## Exercise description
The data below should be transcribed in full, with no picture included.

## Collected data
◆ ◆ ◆ ◆ ◆
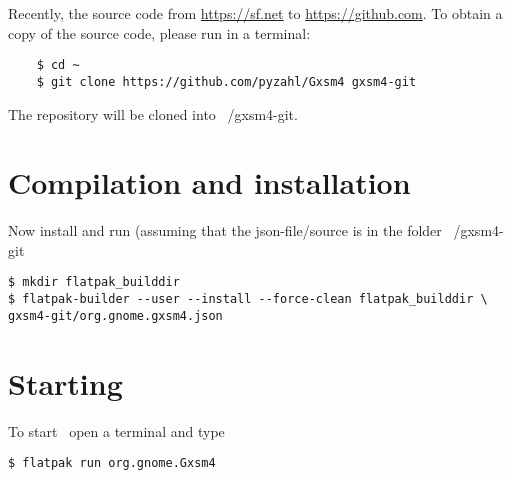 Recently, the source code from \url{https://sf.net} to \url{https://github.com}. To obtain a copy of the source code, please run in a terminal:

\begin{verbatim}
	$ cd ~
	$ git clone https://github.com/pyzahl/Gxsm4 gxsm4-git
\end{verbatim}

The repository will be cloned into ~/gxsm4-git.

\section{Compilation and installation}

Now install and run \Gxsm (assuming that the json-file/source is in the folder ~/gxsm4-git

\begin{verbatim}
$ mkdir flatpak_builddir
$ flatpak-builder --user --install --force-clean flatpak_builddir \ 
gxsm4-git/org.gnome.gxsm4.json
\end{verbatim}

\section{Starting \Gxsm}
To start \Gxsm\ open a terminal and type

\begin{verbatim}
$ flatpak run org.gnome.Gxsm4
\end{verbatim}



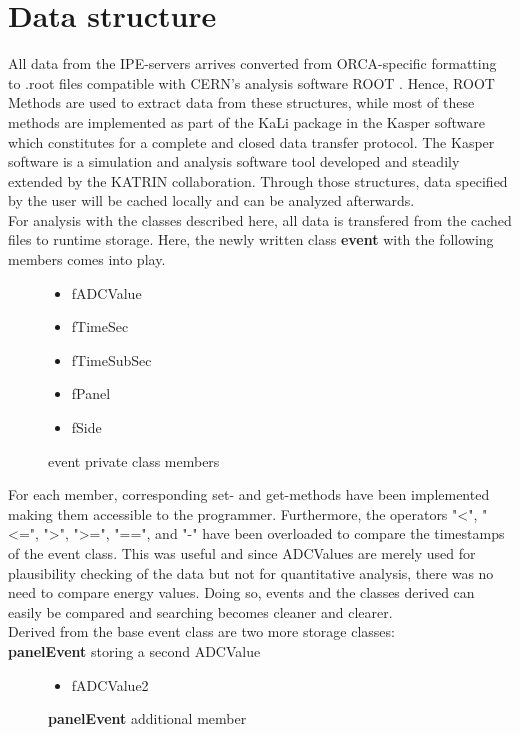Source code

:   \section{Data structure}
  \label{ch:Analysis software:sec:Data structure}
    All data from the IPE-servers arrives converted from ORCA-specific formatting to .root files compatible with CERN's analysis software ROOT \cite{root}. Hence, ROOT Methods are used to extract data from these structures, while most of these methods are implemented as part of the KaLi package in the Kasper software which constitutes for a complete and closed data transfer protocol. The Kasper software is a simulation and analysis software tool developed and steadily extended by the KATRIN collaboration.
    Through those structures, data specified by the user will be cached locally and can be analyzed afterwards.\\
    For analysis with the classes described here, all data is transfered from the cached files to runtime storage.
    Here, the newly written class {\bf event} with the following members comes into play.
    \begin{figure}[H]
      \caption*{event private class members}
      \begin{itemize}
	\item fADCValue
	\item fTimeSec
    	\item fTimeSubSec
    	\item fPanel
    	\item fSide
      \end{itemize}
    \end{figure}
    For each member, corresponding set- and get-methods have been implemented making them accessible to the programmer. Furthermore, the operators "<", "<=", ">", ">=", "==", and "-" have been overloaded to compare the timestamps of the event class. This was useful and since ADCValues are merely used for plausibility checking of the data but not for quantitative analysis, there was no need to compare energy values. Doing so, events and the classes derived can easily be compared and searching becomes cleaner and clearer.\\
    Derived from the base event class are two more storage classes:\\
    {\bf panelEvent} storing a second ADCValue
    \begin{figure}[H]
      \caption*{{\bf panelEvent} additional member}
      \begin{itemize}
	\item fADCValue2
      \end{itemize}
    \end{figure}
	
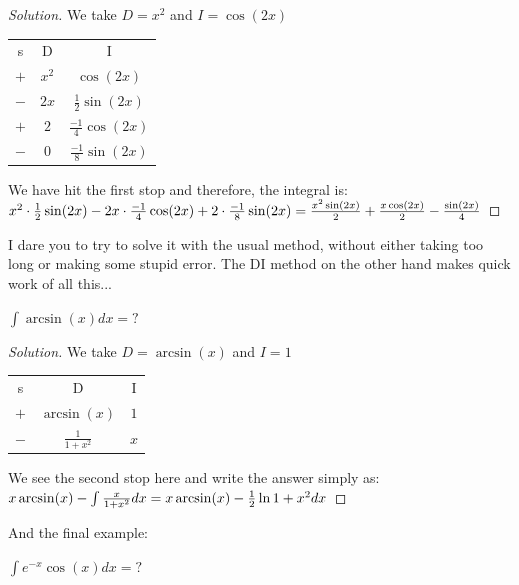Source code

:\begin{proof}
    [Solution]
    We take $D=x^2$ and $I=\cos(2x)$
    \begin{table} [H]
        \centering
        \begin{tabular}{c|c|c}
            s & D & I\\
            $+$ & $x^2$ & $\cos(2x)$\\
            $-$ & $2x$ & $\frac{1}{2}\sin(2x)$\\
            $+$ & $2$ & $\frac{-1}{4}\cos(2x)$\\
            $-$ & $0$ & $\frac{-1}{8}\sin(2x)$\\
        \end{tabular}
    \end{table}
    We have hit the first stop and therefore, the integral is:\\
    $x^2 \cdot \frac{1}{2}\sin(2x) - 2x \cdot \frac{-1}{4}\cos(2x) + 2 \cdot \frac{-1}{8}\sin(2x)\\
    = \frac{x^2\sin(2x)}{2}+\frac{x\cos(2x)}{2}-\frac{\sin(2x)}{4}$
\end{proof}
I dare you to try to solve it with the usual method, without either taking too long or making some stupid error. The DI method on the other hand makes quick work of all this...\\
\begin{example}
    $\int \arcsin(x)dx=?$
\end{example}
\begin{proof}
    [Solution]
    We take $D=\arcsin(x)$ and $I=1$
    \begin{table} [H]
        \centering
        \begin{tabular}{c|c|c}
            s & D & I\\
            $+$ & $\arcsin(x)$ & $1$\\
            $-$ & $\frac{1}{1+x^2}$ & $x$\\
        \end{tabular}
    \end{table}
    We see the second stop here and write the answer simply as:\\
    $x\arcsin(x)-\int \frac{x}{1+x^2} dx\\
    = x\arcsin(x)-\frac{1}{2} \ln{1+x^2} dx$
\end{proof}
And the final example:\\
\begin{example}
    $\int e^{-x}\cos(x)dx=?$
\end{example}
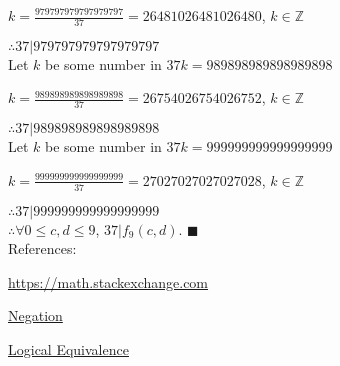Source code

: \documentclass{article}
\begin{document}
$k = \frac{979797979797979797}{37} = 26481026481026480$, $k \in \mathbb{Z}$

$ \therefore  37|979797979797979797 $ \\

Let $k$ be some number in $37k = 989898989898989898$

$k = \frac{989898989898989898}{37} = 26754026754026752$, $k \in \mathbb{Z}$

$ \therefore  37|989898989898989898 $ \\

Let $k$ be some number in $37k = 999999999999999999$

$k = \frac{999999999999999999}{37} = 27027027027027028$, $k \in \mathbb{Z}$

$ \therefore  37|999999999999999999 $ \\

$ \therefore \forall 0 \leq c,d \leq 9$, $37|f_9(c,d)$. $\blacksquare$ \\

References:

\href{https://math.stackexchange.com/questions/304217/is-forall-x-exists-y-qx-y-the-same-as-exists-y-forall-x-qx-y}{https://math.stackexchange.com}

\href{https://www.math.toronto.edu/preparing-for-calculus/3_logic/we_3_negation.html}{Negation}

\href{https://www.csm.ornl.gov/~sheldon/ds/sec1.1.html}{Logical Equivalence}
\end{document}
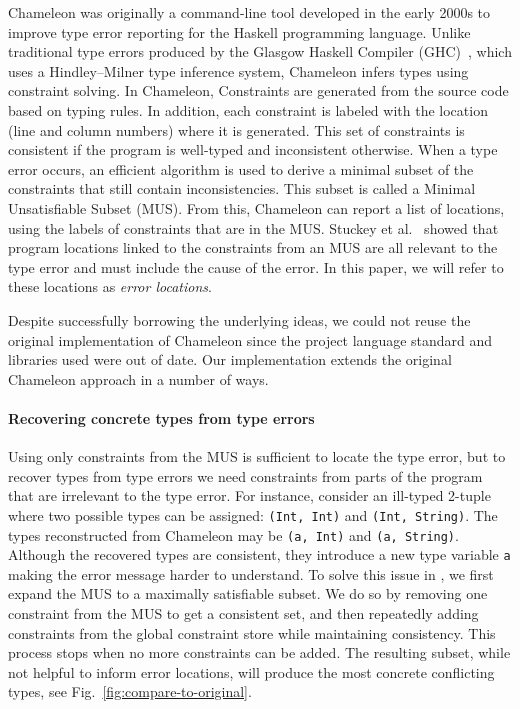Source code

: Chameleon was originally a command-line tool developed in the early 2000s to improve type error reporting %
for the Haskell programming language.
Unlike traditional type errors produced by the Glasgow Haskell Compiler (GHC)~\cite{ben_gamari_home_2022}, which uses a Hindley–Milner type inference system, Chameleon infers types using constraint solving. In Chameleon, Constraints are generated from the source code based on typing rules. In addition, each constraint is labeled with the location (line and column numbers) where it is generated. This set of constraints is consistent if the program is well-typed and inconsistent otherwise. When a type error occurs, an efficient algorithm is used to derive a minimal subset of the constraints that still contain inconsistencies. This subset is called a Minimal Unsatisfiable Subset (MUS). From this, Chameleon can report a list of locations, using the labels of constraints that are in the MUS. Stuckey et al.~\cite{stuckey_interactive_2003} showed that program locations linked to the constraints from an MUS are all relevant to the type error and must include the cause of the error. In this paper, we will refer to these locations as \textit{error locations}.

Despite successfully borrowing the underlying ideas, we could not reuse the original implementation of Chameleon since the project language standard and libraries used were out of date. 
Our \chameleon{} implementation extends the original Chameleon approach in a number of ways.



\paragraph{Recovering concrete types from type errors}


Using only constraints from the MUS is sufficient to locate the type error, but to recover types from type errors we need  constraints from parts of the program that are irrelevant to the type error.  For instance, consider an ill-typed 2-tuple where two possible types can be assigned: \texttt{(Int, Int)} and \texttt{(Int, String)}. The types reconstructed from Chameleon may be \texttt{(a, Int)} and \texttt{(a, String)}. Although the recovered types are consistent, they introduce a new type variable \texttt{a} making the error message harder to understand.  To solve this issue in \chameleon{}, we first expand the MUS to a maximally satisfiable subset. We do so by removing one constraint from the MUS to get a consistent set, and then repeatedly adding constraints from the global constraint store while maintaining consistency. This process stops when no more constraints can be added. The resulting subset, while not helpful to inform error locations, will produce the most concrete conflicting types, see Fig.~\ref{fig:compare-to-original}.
◆ ◆ ◆ ◆ ◆
## Response to the exercise
 Recently, the source code from \url{https://sf.net} to \url{https://github.com}. To obtain a copy of the source code, please run in a terminal:

\begin{verbatim}
	$ cd ~
	$ git clone https://github.com/pyzahl/Gxsm4 gxsm4-git
\end{verbatim}

The repository will be cloned into ~/gxsm4-git.

\section{Compilation and installation}

Now install and run \Gxsm (assuming that the json-file/source is in the folder ~/gxsm4-git

\begin{verbatim}
$ mkdir flatpak_builddir
$ flatpak-builder --user --install --force-clean flatpak_builddir \ 
gxsm4-git/org.gnome.gxsm4.json
\end{verbatim}

\section{Starting \Gxsm}
To start \Gxsm\ open a terminal and type

\begin{verbatim}
$ flatpak run org.gnome.Gxsm4
\end{verbatim}



Source code

:   \section{Data structure}
  \label{ch:Analysis software:sec:Data structure}
    All data from the IPE-servers arrives converted from ORCA-specific formatting to .root files compatible with CERN's analysis software ROOT \cite{root}. Hence, ROOT Methods are used to extract data from these structures, while most of these methods are implemented as part of the KaLi package in the Kasper software which constitutes for a complete and closed data transfer protocol. The Kasper software is a simulation and analysis software tool developed and steadily extended by the KATRIN collaboration.
    Through those structures, data specified by the user will be cached locally and can be analyzed afterwards.\\
    For analysis with the classes described here, all data is transfered from the cached files to runtime storage.
    Here, the newly written class {\bf event} with the following members comes into play.
    \begin{figure}[H]
      \caption*{event private class members}
      \begin{itemize}
	\item fADCValue
	\item fTimeSec
    	\item fTimeSubSec
    	\item fPanel
    	\item fSide
      \end{itemize}
    \end{figure}
    For each member, corresponding set- and get-methods have been implemented making them accessible to the programmer. Furthermore, the operators "<", "<=", ">", ">=", "==", and "-" have been overloaded to compare the timestamps of the event class. This was useful and since ADCValues are merely used for plausibility checking of the data but not for quantitative analysis, there was no need to compare energy values. Doing so, events and the classes derived can easily be compared and searching becomes cleaner and clearer.\\
    Derived from the base event class are two more storage classes:\\
    {\bf panelEvent} storing a second ADCValue
    \begin{figure}[H]
      \caption*{{\bf panelEvent} additional member}
      \begin{itemize}
	\item fADCValue2
      \end{itemize}
    \end{figure}
	
Source code

:\begin{proof}
    [Solution]
    We take $D=x^2$ and $I=\cos(2x)$
    \begin{table} [H]
        \centering
        \begin{tabular}{c|c|c}
            s & D & I\\
            $+$ & $x^2$ & $\cos(2x)$\\
            $-$ & $2x$ & $\frac{1}{2}\sin(2x)$\\
            $+$ & $2$ & $\frac{-1}{4}\cos(2x)$\\
            $-$ & $0$ & $\frac{-1}{8}\sin(2x)$\\
        \end{tabular}
    \end{table}
    We have hit the first stop and therefore, the integral is:\\
    $x^2 \cdot \frac{1}{2}\sin(2x) - 2x \cdot \frac{-1}{4}\cos(2x) + 2 \cdot \frac{-1}{8}\sin(2x)\\
    = \frac{x^2\sin(2x)}{2}+\frac{x\cos(2x)}{2}-\frac{\sin(2x)}{4}$
\end{proof}
I dare you to try to solve it with the usual method, without either taking too long or making some stupid error. The DI method on the other hand makes quick work of all this...\\
\begin{example}
    $\int \arcsin(x)dx=?$
\end{example}
\begin{proof}
    [Solution]
    We take $D=\arcsin(x)$ and $I=1$
    \begin{table} [H]
        \centering
        \begin{tabular}{c|c|c}
            s & D & I\\
            $+$ & $\arcsin(x)$ & $1$\\
            $-$ & $\frac{1}{1+x^2}$ & $x$\\
        \end{tabular}
    \end{table}
    We see the second stop here and write the answer simply as:\\
    $x\arcsin(x)-\int \frac{x}{1+x^2} dx\\
    = x\arcsin(x)-\frac{1}{2} \ln{1+x^2} dx$
\end{proof}
And the final example:\\
\begin{example}
    $\int e^{-x}\cos(x)dx=?$
\end{example}
Source code

: \documentclass{article}
\begin{document}
$k = \frac{979797979797979797}{37} = 26481026481026480$, $k \in \mathbb{Z}$

$ \therefore  37|979797979797979797 $ \\

Let $k$ be some number in $37k = 989898989898989898$

$k = \frac{989898989898989898}{37} = 26754026754026752$, $k \in \mathbb{Z}$

$ \therefore  37|989898989898989898 $ \\

Let $k$ be some number in $37k = 999999999999999999$

$k = \frac{999999999999999999}{37} = 27027027027027028$, $k \in \mathbb{Z}$

$ \therefore  37|999999999999999999 $ \\

$ \therefore \forall 0 \leq c,d \leq 9$, $37|f_9(c,d)$. $\blacksquare$ \\

References:

\href{https://math.stackexchange.com/questions/304217/is-forall-x-exists-y-qx-y-the-same-as-exists-y-forall-x-qx-y}{https://math.stackexchange.com}

\href{https://www.math.toronto.edu/preparing-for-calculus/3_logic/we_3_negation.html}{Negation}

\href{https://www.csm.ornl.gov/~sheldon/ds/sec1.1.html}{Logical Equivalence}
\end{document}
Source code

: Chameleon was originally a command-line tool developed in the early 2000s to improve type error reporting %
for the Haskell programming language.
Unlike traditional type errors produced by the Glasgow Haskell Compiler (GHC)~\cite{ben_gamari_home_2022}, which uses a Hindley–Milner type inference system, Chameleon infers types using constraint solving. In Chameleon, Constraints are generated from the source code based on typing rules. In addition, each constraint is labeled with the location (line and column numbers) where it is generated. This set of constraints is consistent if the program is well-typed and inconsistent otherwise. When a type error occurs, an efficient algorithm is used to derive a minimal subset of the constraints that still contain inconsistencies. This subset is called a Minimal Unsatisfiable Subset (MUS). From this, Chameleon can report a list of locations, using the labels of constraints that are in the MUS. Stuckey et al.~\cite{stuckey_interactive_2003} showed that program locations linked to the constraints from an MUS are all relevant to the type error and must include the cause of the error. In this paper, we will refer to these locations as \textit{error locations}.

Despite successfully borrowing the underlying ideas, we could not reuse the original implementation of Chameleon since the project language standard and libraries used were out of date. 
Our \chameleon{} implementation extends the original Chameleon approach in a number of ways.



\paragraph{Recovering concrete types from type errors}


Using only constraints from the MUS is sufficient to locate the type error, but to recover types from type errors we need  constraints from parts of the program that are irrelevant to the type error.  For instance, consider an ill-typed 2-tuple where two possible types can be assigned: \texttt{(Int, Int)} and \texttt{(Int, String)}. The types reconstructed from Chameleon may be \texttt{(a, Int)} and \texttt{(a, String)}. Although the recovered types are consistent, they introduce a new type variable \texttt{a} making the error message harder to understand.  To solve this issue in \chameleon{}, we first expand the MUS to a maximally satisfiable subset. We do so by removing one constraint from the MUS to get a consistent set, and then repeatedly adding constraints from the global constraint store while maintaining consistency. This process stops when no more constraints can be added. The resulting subset, while not helpful to inform error locations, will produce the most concrete conflicting types, see Fig.~\ref{fig:compare-to-original}.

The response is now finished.